Dear Church Family and Friends,
This past Sunday, I preached to you out of Isaiah 14, most specifically from verses 12-15. In preparing for this message, I had to confront some long-standing beliefs of my own (and perhaps yours) concerning how these verses addressed “Lucifer” and the fall of Satan. These beliefs were in line with the teachings of early church fathers – Origen, Tertullian, and Augustine – who often interpreted the Bible allegorically (symbolically), as well as the very imaginative English poet, John Milton. (think: Paradise Lost)
The problem, as I pointed out, is that Satan is nowhere mentioned in Isaiah 14, and nowhere else in the Bible is the name Lucifer (or its Hebrew equivalent) to be found. Also, I don’t think it is found in any English Bible translation since the King James Version. What’s more, Isaiah 14 clearly gives the name “Lucifer” to the king of Babylon (v. 4), who is a man (v. 16). And it is about a man that Isaiah was warning. My concern is that when we overemphasize any Satanic application of these verses, we miss the real point.
Of course, I realize that the language does sound quite supernatural. “Lucifer” is an exotic-sounding name; his boasts sound like something a rebellious angel might say; and then there are those dead people talking to him. To this, I would simply say that “Lucifer” is just a Latin word used to translate the Hebrew helel, meaning “light bringer” or “morning star.” His boasts would be quite at home in the mouths of ancient eastern rulers, who often thought of themselves as godlike. As for people in hell talking to him, hell was created as a place of torment for Satan; why would he even be there…yet? And that reminds me of one more thing: everything Isaiah said was about the future, not the past.

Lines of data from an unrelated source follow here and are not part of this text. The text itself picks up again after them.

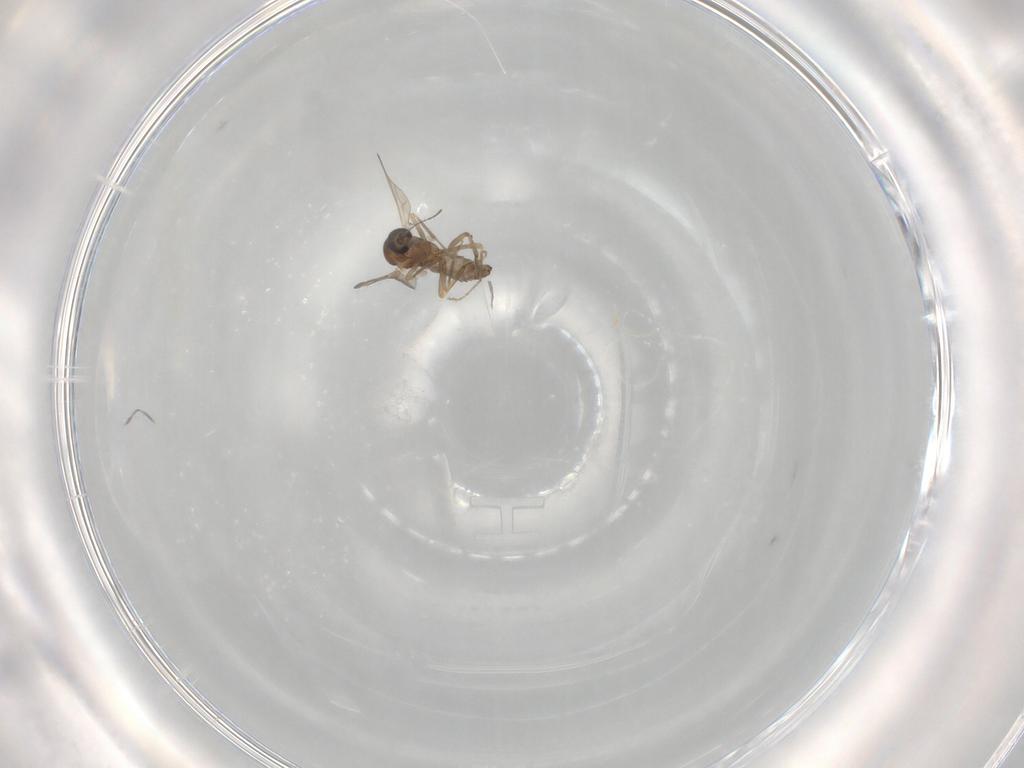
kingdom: Animalia
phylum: Arthropoda
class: Insecta
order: Diptera
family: Ceratopogonidae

Now, none of this is to deny that Satan fell! In Gen. 1:31, everything was good, including the angel that would become the devil. He fell, and apparently a bunch of angels fell with him. (Jude 6) His sin was indeed pride. (1 Tim. 3:6) He was – or will be – cast out of heaven, though he seems still to have access to accuse the saints. (Job 1:6; Luke 10:18; John 12:31; Rev. 12:7-12) He is very bright and beautiful. (2 Cor. 11:14) He is real, dangerous, and defeated. (Eph. 6:10-18; James 4;7; 1 Pet. 5:8)

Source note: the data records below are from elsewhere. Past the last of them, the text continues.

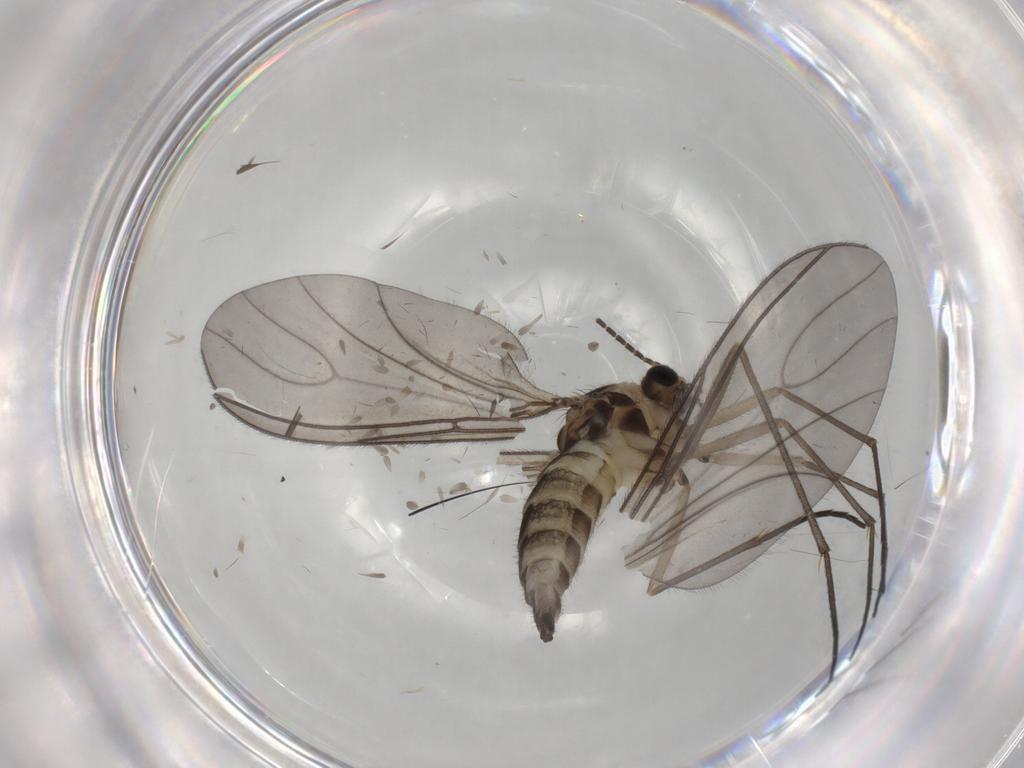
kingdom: Animalia
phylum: Arthropoda
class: Insecta
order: Diptera
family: Sciaridae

So if Satan resembles the character described in Isaiah 14, why go to such lengths to show that it’s not about him? First, because we want to be serious students of God’s Word, not led astray by fanciful interpretations, no matter how long-standing they may be. The results may be minimal in a passage like Isaiah 14, but we run a grave risk when we substitute “what I’ve always been taught” for what the Bible actually says. And second, because if Lucifer is a man, then his sin could easily be ours, and we need the warning, so that we may receive the grace that God only gives to the humble.
For His glory and your joy,
I realize there’s a whole lot more going on in Isaiah 14, so I’d love to discuss this further with you if you think I’ve missed something! Is there anything you would add? Correct? Say differently?